论文地址：1606.09375

踩坑

参数的初始化开始的时候我使用的参数初始化方式为nn.init.normal_(self.kernels)，结果测试集精确度一直保持在0.4左右，改为pytorch默认的初始化方法精确度提高到了0.77左右。

加载数据

import numpy as np
import scipy.sparse as sp
import torch

def sparse_mx_to_torch_sparse_tensor(sparse_mx):
    """Convert a scipy sparse matrix to a torch sparse tensor."""
    sparse_mx = sparse_mx.tocoo().astype(np.float32)
    indices = torch.from_numpy(
        np.vstack((sparse_mx.row, sparse_mx.col)).astype(np.int64))
    values = torch.from_numpy(sparse_mx.data)
    shape = torch.Size(sparse_mx.shape)
    return torch.sparse_coo_tensor(indices, values, shape)

def load_cora(adj_path, node_path):
    nodes = np.genfromtxt(node_path, dtype=str)
    # 节点特征向量
    features = sp.csr_matrix(nodes[:,1:-1], dtype=np.float64)
    # 节点编号
    idx = np.array(nodes[:,0], dtype=np.int32)
    idx_map = {j:i for i,j in enumerate(idx)}
    # 标签
    labels = nodes[:,-1]
    classes = set(list(labels))
    classes_map = {c:i for i,c in enumerate(classes)}
    labels = np.array(list(map(classes_map.get, labels)))
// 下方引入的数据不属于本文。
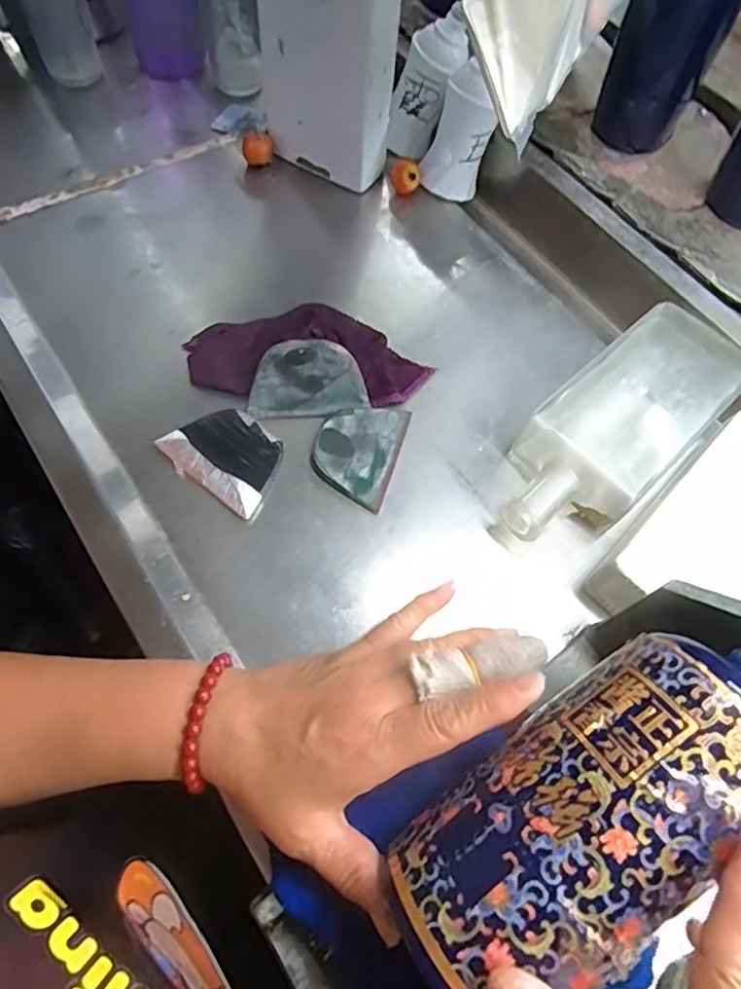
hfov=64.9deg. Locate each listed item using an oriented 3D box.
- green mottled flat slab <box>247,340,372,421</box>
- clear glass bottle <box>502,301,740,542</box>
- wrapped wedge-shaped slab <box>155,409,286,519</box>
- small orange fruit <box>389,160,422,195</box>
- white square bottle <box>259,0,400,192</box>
[{"bbox_3d":[-0.047,-0.084,0.422,0.082,0.006,0.053,-4,101,-4],"label":"green mottled flat slab"},{"bbox_3d":[0.176,-0.048,0.414,0.225,0.049,0.088,-41,73,-18],"label":"clear glass bottle"},{"bbox_3d":[-0.100,-0.029,0.405,0.082,0.008,0.060,33,69,13],"label":"wrapped wedge-shaped slab"},{"bbox_3d":[0.032,-0.296,0.545,0.024,0.026,0.031,-10,66,-6],"label":"small orange fruit"},{"bbox_3d":[-0.039,-0.354,0.476,0.105,0.190,0.057,39,70,15],"label":"white square bottle"}]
    edges = np.genfromtxt(adj_path, dtype=np.int32)
    # 将论文索引与顶点编号对应，然后使用稀疏矩阵
    adj = np.array(list(map(idx_map.get, edges.flatten()))).reshape(edges.shape)
    # 此时构造的矩阵是一个上三角矩阵，因为论文编号小的论文是不会引用比它编号大的论文
    coo_adj = sp.coo_matrix((np.ones(adj.shape[0]), (adj[:,0], adj[:,1])), 
                         shape=(idx.shape[0], idx.shape[0]), dtype=np.int32)
    # 对称邻接矩阵
    A = coo_adj+coo_adj.T

    A, features = [sparse_mx_to_torch_sparse_tensor(e) for e in [A, features]]
    labels = torch.LongTensor(labels)

    return A, features, labels, idx_map, classes_map

ChebNet

class ChebConv(nn.Module):
    def __init__(self, in_channels, out_channels, k, normalize):
        super().__init__()
        self.normalize = normalize
        self.kernels = nn.Parameter(torch.FloatTensor(k+1, in_channels, out_channels))
        # self.reset_parameter()

    # def reset_parameter(self):
    #     nn.init.normal_(self.kernels)

    def forward(self, X, A):
        L = ChebConv.get_laplacian(A, self.normalize)
        # return L@X@self.kernels
        o = []
        for i,w in enumerate(self.kernels):
            o.append(self.chebyshev_polynomials(L,i)@X@w)
        return torch.stack(o, dim=0).sum(dim=0)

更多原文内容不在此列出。